» Short task 1: Rewrite the listing from its first line through the line containing "- row: Texas (DC) | 542", changing "Programming" to "Content" and leaving everything else as is.

» Document:
Developing a likely climate scenario from multiple regional climate model simulations with an optimal weighting factor

  • Hyung-Il Eum
  • Philippe Gachon
  • René Laprise
Original Article

Abstract

This study presents a performance-based comprehensive weighting factor that accounts for the skill of different regional climate models (RCMs), including the effect of the driving lateral boundary condition coming from either atmosphere–ocean global climate models (AOGCMs) or reanalyses. A differential evolution algorithm is employed to identify the optimal relative importance of five performance metrics, and corresponding weighting factors, that include the relative absolute mean error (RAME), annual cycle, spatial pattern, extremes and multi-decadal trend. Based on cumulative density functions built by weighting factors of various RCMs/AOGCMs ensemble simulations, current and future climate projections were then generated to identify the level of uncertainty in the climate scenarios. This study selected the areas of southern Ontario and Québec in Canada as a case study. The main conclusions are as follows: (1) Three performance metrics were found essential, having the greater relative importance: the RAME, annual variability and multi-decadal trend. (2) The choice of driving conditions from the AOGCM had impacts on the comprehensive weighting factor, particularly for the winter season. (3) Combining climate projections based on the weighting factors significantly increased the consistency and reduced the spread among models in the future climate changes. These results imply that the weighting factors play a more important role in reducing the effects of outliers on plausible future climate conditions in regions where there is a higher level of variability in RCM/AOGCM simulations. As a result of weighting, substantial increases in the projected warming were found in the southern part of the study area during summer, and the whole region during winter, compared to the simple equal weighting scheme from RCM runs. This study is an initial step toward developing a likelihood procedure for climate scenarios on a regional scale using equal or different probabilities for all models.

» Task input:
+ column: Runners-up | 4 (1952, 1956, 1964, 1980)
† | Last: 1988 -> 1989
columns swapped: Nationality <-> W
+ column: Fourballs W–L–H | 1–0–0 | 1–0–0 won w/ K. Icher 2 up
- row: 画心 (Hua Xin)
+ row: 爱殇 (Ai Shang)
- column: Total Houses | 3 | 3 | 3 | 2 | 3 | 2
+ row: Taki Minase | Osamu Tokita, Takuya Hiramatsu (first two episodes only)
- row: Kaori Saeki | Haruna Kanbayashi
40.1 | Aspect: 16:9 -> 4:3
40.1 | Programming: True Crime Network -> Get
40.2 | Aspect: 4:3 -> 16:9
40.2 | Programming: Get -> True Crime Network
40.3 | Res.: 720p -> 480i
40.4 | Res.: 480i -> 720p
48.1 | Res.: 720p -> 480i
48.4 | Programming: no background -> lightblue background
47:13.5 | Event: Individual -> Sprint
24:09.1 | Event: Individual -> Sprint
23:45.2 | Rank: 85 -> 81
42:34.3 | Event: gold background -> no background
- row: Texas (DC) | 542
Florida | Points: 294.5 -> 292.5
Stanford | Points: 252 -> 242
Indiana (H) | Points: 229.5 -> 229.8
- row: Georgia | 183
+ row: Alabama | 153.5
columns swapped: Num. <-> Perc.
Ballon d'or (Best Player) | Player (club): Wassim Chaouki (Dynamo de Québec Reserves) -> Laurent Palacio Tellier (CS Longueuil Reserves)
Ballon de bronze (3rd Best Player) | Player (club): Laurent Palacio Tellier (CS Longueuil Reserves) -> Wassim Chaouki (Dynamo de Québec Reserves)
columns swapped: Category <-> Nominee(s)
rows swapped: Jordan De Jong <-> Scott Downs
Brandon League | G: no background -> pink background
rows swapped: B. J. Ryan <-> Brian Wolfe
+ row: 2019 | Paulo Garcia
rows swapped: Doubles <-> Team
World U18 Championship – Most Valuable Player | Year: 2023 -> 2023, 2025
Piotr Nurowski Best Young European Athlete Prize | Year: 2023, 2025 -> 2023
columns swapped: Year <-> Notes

» Short task 2:
Answer from the climate model abstract:
(a) Which areas were selected as the case study?
(b) What algorithm was used to find the optimal relative importance of the performance metrics?
(c) For which season did the choice of AOGCM driving conditions particularly affect the comprehensive weighting factor?

» Expected output 1:
+ column: Runners-up | 4 (1952, 1956, 1964, 1980)
† | Last: 1988 -> 1989
columns swapped: Nationality <-> W
+ column: Fourballs W–L–H | 1–0–0 | 1–0–0 won w/ K. Icher 2 up
- row: 画心 (Hua Xin)
+ row: 爱殇 (Ai Shang)
- column: Total Houses | 3 | 3 | 3 | 2 | 3 | 2
+ row: Taki Minase | Osamu Tokita, Takuya Hiramatsu (first two episodes only)
- row: Kaori Saeki | Haruna Kanbayashi
40.1 | Aspect: 16:9 -> 4:3
40.1 | Content: True Crime Network -> Get
40.2 | Aspect: 4:3 -> 16:9
40.2 | Content: Get -> True Crime Network
40.3 | Res.: 720p -> 480i
40.4 | Res.: 480i -> 720p
48.1 | Res.: 720p -> 480i
48.4 | Content: no background -> lightblue background
47:13.5 | Event: Individual -> Sprint
24:09.1 | Event: Individual -> Sprint
23:45.2 | Rank: 85 -> 81
42:34.3 | Event: gold background -> no background
- row: Texas (DC) | 542

» Expected output 2:
(a) Southern Ontario and Québec in Canada
(b) A differential evolution algorithm
(c) Winter